**DATA FOR THIS EXERCISE**
════════════════
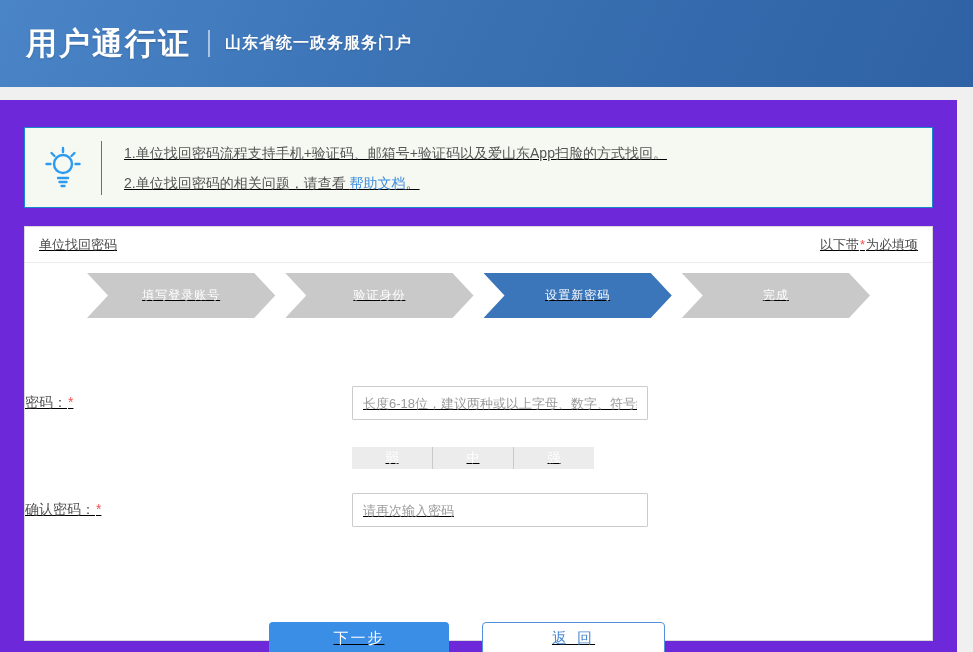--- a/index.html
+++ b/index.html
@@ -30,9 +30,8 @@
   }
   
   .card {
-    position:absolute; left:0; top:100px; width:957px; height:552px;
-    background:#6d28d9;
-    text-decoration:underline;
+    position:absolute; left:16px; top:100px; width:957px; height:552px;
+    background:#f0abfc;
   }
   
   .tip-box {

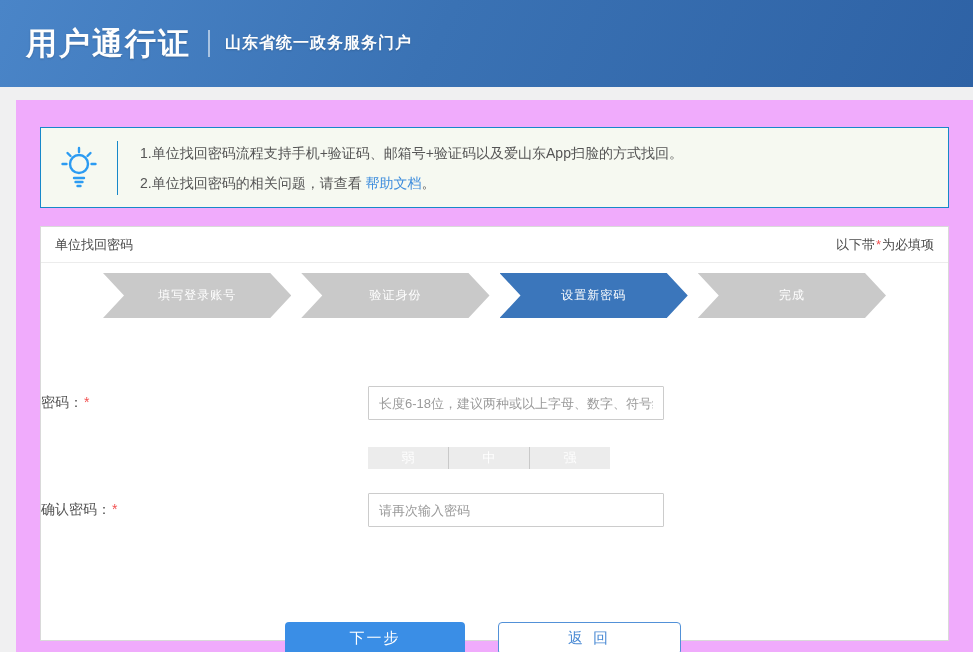--- a/index.html
+++ b/index.html
@@ -60,7 +60,7 @@
   .step {
     flex:1; background:#c9c9c9; color:#fff;
     display:flex; align-items:center; justify-content:center;
-    font-size:12px; letter-spacing:1px;
+    font-size:16px; letter-spacing:1px;
     clip-path:polygon(0 0, calc(100% - 21px) 0, 100% 50%, calc(100% - 21px) 100%, 0 100%, 21px 50%);
   }
   .step.active { background:#3b76bb; }

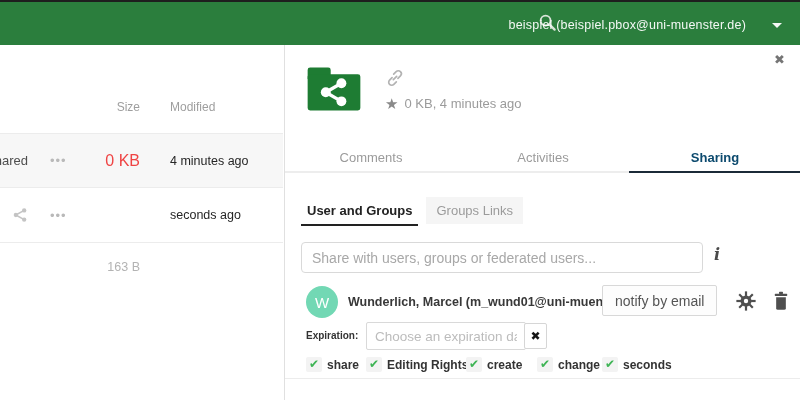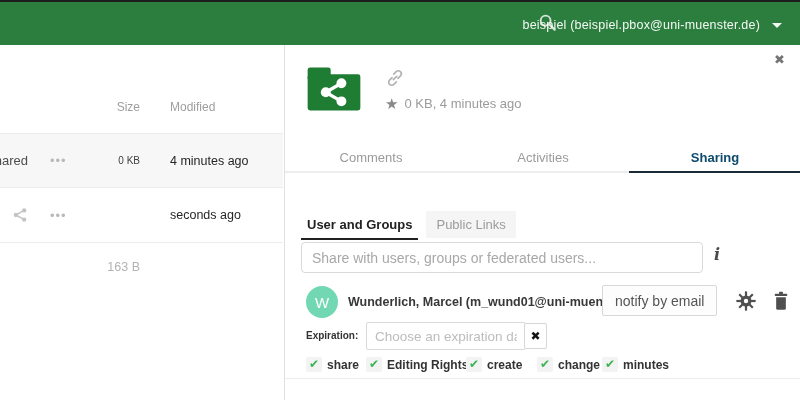--- a/index.html
+++ b/index.html
@@ -13,7 +13,7 @@
   .topbar { position:absolute; left:0; top:0; width:800px; height:45px;
     background:#2b7e3d; border-top:2px solid #1e1e1e; }
   .search-ic { position:absolute; left:538px; top:11px; width:19px; height:19px; cursor:pointer; }
-  .usermenu { position:absolute; right:18px; top:0; height:45px; display:flex; align-items:center; gap:12px; cursor:pointer; }
+  .usermenu { position:absolute; right:18px; top:0; height:45px; display:flex; align-items:center; gap:26px; cursor:pointer; }
   .usermenu .uname { color:rgba(255,255,255,.95); font-size:12.5px; letter-spacing:.2px; }
   .caret { width:0; height:0; border-left:5px solid transparent; border-right:5px solid transparent;
     border-top:5px solid rgba(255,255,255,.95); margin-top:2px; }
════════════════
**EXERCISE OBJECTIVE**
If pictures appear among the records, do not carry them over; retype the rest exactly.

**SOLUTION BELOW**
--- a/index.html
+++ b/index.html
@@ -30,9 +30,8 @@
   }
   
   .card {
-    position:absolute; left:0; top:100px; width:957px; height:552px;
-    background:#6d28d9;
-    text-decoration:underline;
+    position:absolute; left:16px; top:100px; width:957px; height:552px;
+    background:#f0abfc;
   }
   
   .tip-box {

--- a/index.html
+++ b/index.html
@@ -60,7 +60,7 @@
   .step {
     flex:1; background:#c9c9c9; color:#fff;
     display:flex; align-items:center; justify-content:center;
-    font-size:12px; letter-spacing:1px;
+    font-size:16px; letter-spacing:1px;
     clip-path:polygon(0 0, calc(100% - 21px) 0, 100% 50%, calc(100% - 21px) 100%, 0 100%, 21px 50%);
   }
   .step.active { background:#3b76bb; }

--- a/index.html
+++ b/index.html
@@ -13,7 +13,7 @@
   .topbar { position:absolute; left:0; top:0; width:800px; height:45px;
     background:#2b7e3d; border-top:2px solid #1e1e1e; }
   .search-ic { position:absolute; left:538px; top:11px; width:19px; height:19px; cursor:pointer; }
-  .usermenu { position:absolute; right:18px; top:0; height:45px; display:flex; align-items:center; gap:12px; cursor:pointer; }
+  .usermenu { position:absolute; right:18px; top:0; height:45px; display:flex; align-items:center; gap:26px; cursor:pointer; }
   .usermenu .uname { color:rgba(255,255,255,.95); font-size:12.5px; letter-spacing:.2px; }
   .caret { width:0; height:0; border-left:5px solid transparent; border-right:5px solid transparent;
     border-top:5px solid rgba(255,255,255,.95); margin-top:2px; }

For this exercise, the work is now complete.